- Document segment -

..........

If you do not have replicates you can use the diff_iso_usage standalone script.
If you have more than two sample condtions, either split your counts matrix ahead of time or run DESeq2 and DRIMSeq yourself.
Outputs
After the run, the output directory (--out_dir) contains the following, where COND1 and COND2 are the names of the sample groups.
genes_deseq2_MCF7_v_A549.tsvFiltered differential gene expression table.
genes_deseq2_QCplots_MCF7_v_A549.pdfQC plots, see the DESeq2 manual for details.
isoforms_deseq2_MCF7_v_A549.tsvFiltered differential isoform expression table.
isoforms_deseq2_QCplots_MCF7_v_A549.pdfQC plots
isoforms_drimseq_MCF7_v_A549.tsvFiltered differential isoform usage table
workdirTemporary files including unfiltered output files.
Options
Required arguments
--counts_matrix Tab-delimited isoform count matrix from flair quantify
--out_dir Output directory for tables and plots.
Optional arguments
--help Show this help message and exit
--threads Number of threads for parallel DRIMSeq.
--exp_thresh Read count expression threshold. Isoforms in which both
conditions contain fewer than E reads are filtered out (Default E=10)
--out_dir_force Specify this argument to force overwriting of files in
an existing output directory
Notes
DESeq2 and DRIMSeq are optimized for short read experiments and expect many reads for each expressed gene. Lower coverage (as expected when using long reads) will tend to result in false positives.
For instance, look at this counts table with two groups (s and v) of three samples each:
gene s1 s2 s3 v1 v2 v3
A 1 0 2 0 4 2
B 100 99 101 100 104 102
Gene A has an average expression of 1 in group s, and 2 in group v but the total variation in read count is 0-4. The same variation is true for gene B, but it will not be considered differentially expressed.
Flair does not remove low count genes as long as they are expressed in all samples of at least one group so please be careful when interpreting results.
Results tables are filtered and reordered by p-value so that only p<0.05 differential genes/isoforms remain. Unfiltered tables can be found in workdir
Code requirements
This module requires python modules and R packages that are not necessary for other Flair modules (except diffSplice).
If you are not using the docker container or the conda installed version of Flair you may have to install these separately:
flair diffSplice
IMPORTANT NOTE: diffExp and diffSplice are not currently part of the main flair code. Instead they are supplied as separate programs named flair_diffExp and flair_diffSplice. They take the same inputs as before.
usage: flair_diffSplice -i isoforms.bed -q counts_matrix.tsv [options]
This module calls alternative splicing (AS) events from isoforms. Currently supports the following AS events:
intron retention (ir)
alternative 3’ splicing (alt3)
alternative 5’ splicing (alt5)
cassette exons (es)
If there are 3 or more samples per condition, then you can run with
--test and DRIMSeq will be used to calculate differential usage of
the alternative splicing events between two conditions. See below for
more DRIMSeq-specific arguments.

..........

- Data block -

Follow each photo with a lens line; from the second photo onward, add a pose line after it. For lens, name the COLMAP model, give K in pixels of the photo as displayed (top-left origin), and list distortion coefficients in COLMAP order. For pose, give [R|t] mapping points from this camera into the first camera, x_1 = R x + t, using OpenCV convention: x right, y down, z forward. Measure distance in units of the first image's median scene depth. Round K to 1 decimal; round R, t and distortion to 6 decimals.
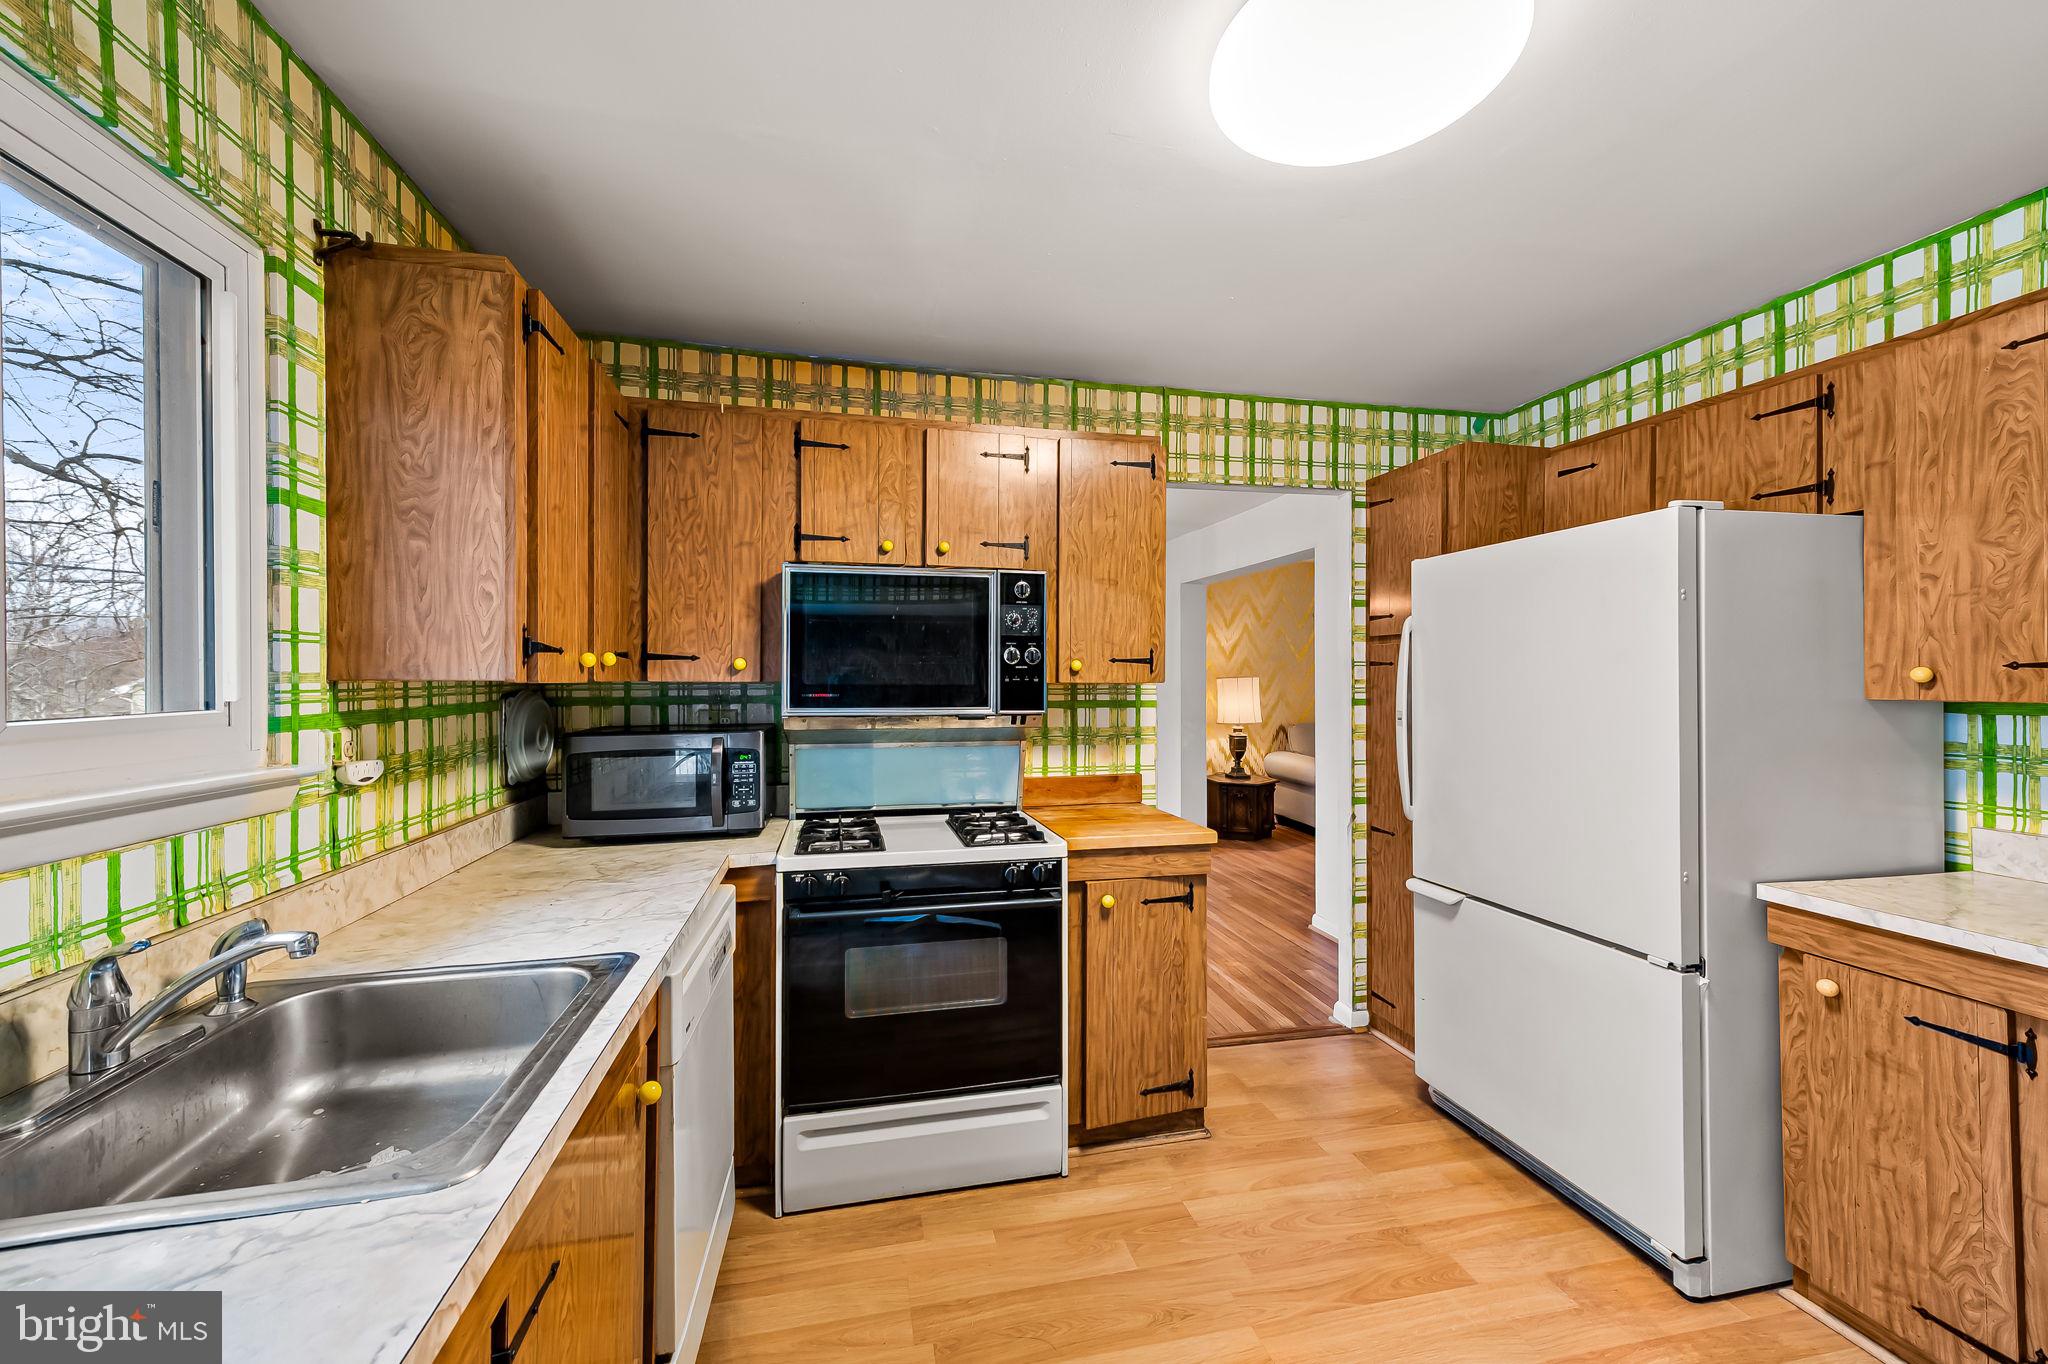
lens RADIAL K [[814.9, 0, 1026.3], [0, 814.9, 676.6], [0, 0, 1]] dist [0.013176, -0.000196]
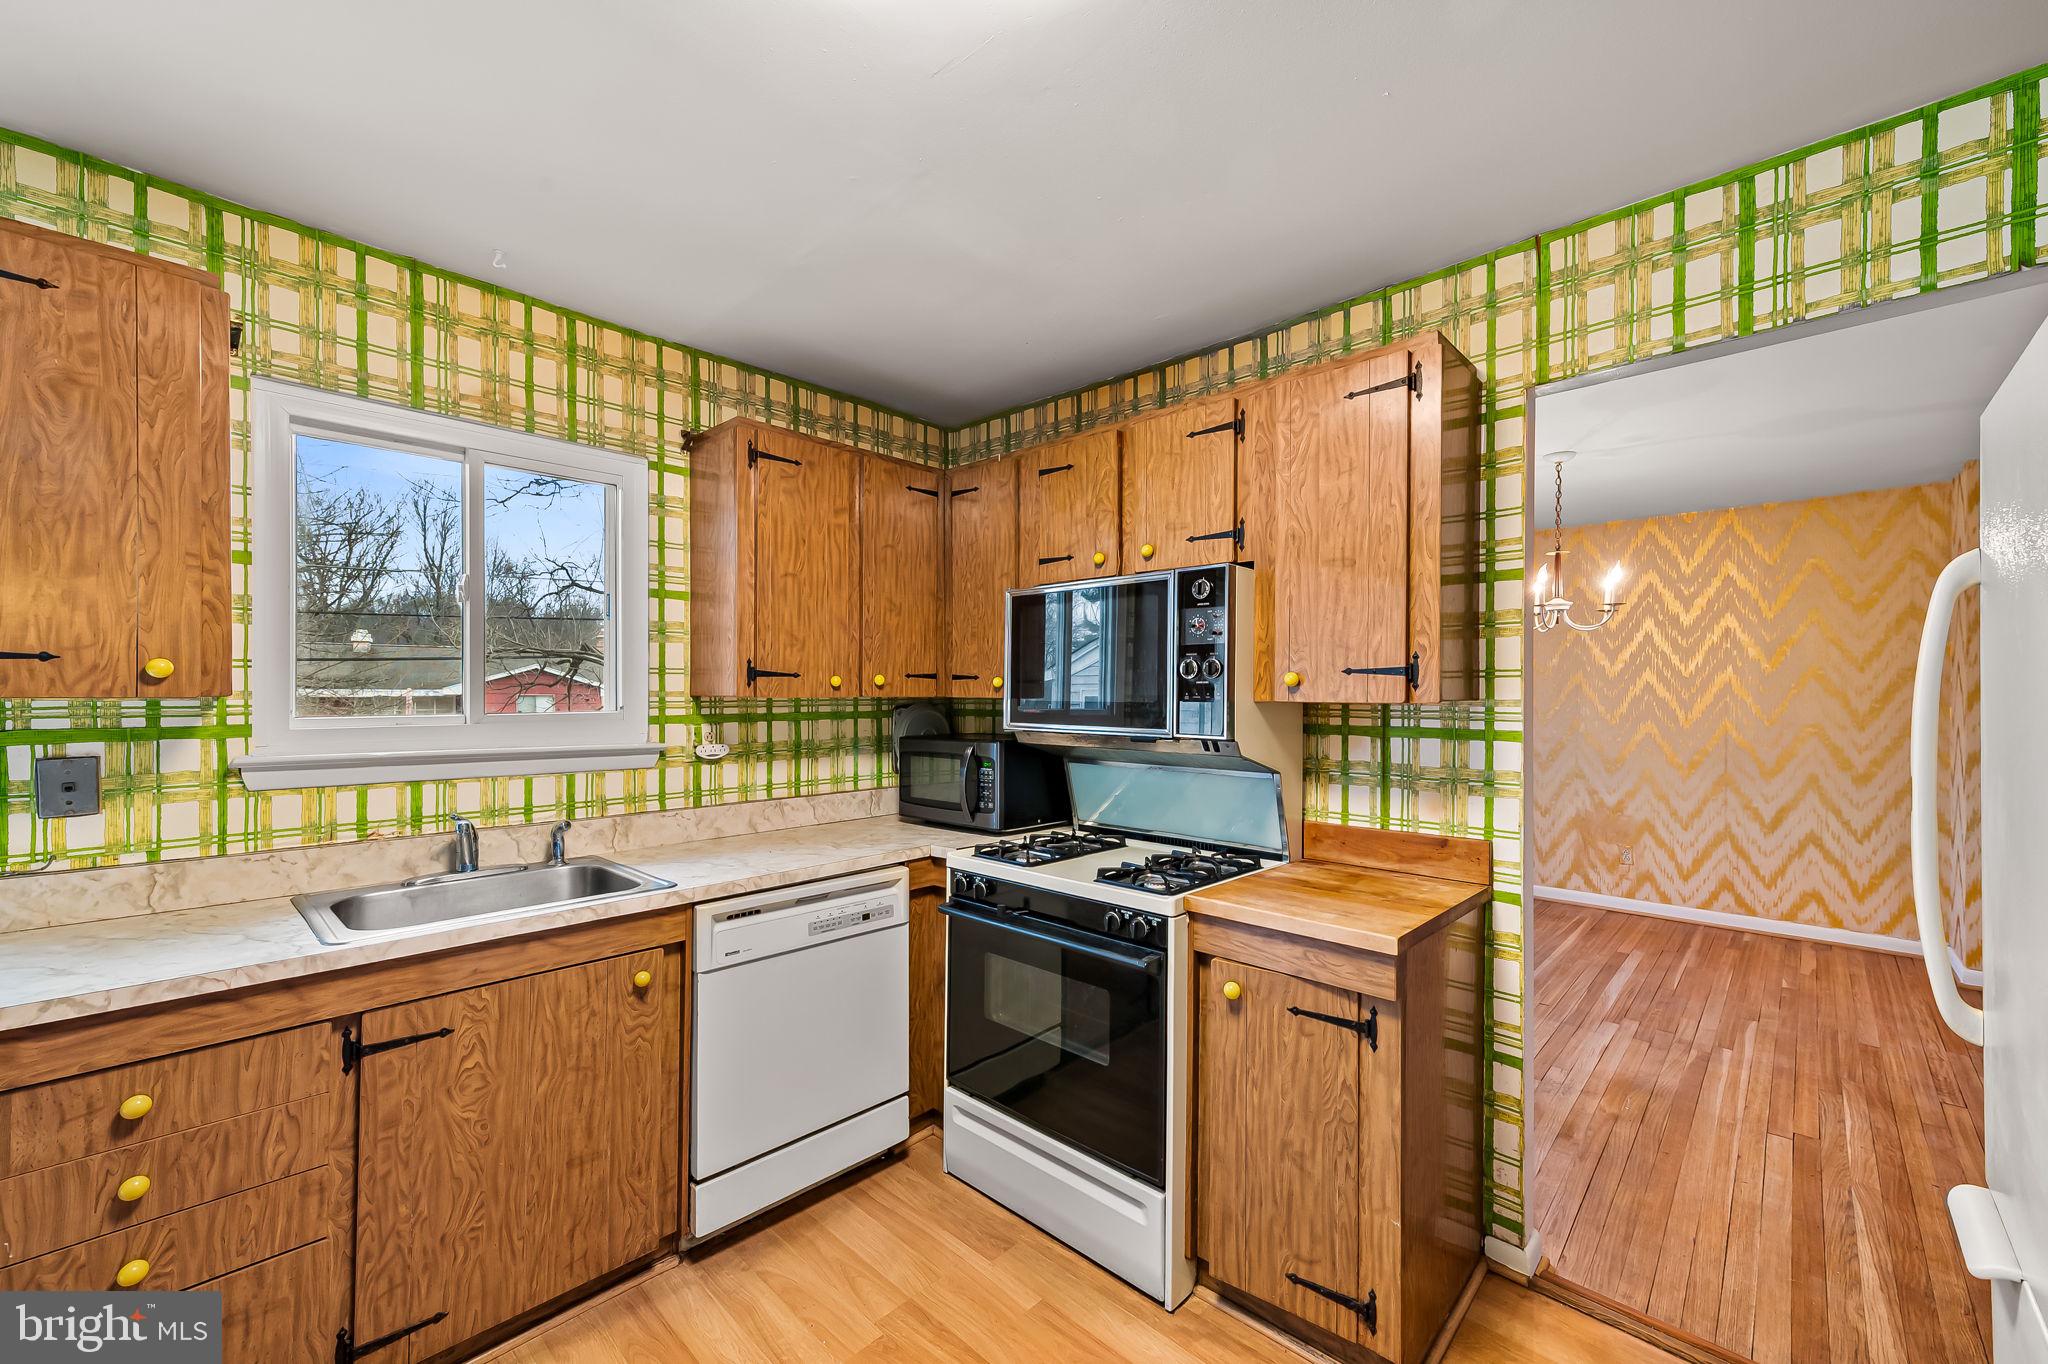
lens RADIAL K [[814.1, 0, 1031.0], [0, 814.1, 691.8], [0, 0, 1]] dist [0.013630, -0.000487]
pose [[0.556208, -0.000089, -0.831043, 0.611701], [-0.000233, 1.000000, -0.000263, -0.001967], [0.831043, 0.000340, 0.556207, 0.411858]]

..........

- Exercise -
Continue the Flair module documentation from where it stops, picking up after the sentence ending "more DRIMSeq-specific arguments."

- Exercise result -
If conditions were sequenced without replicates, then the diffSplice output files can be input to the diffsplice_fishers_exact script for statistical testing instead.
Outputs
After the run, the output directory (--out_dir) contains the following tab separated files:
diffsplice.alt3.events.quant.tsv
diffsplice.alt5.events.quant.tsv
diffsplice.es.events.quant.tsv
diffsplice.ir.events.quant.tsv
If DRIMSeq was run (where A and B are conditionA and conditionB, see below):
drimseq_alt3_A_v_B.tsv
drimseq_alt5_A_v_B.tsv
drimseq_es_A_v_B.tsv
drimseq_ir_A_v_B.tsv
workdirTemporary files including unfiltered output files.
Options
Required arguments
--isoforms Isoforms in bed format from Flair collapse.
--counts_matrix Tab-delimited isoform count matrix from Flair quantify.
--out_dir Output directory for tables and plots.
Optional arguments
--help Show all options.
--threads Number of processors to use (default 4).
--test Run DRIMSeq statistical testing.
--drim1 The minimum number of samples that have coverage over an
AS event inclusion/exclusion for DRIMSeq testing; events
with too few samples are filtered out and not tested (6).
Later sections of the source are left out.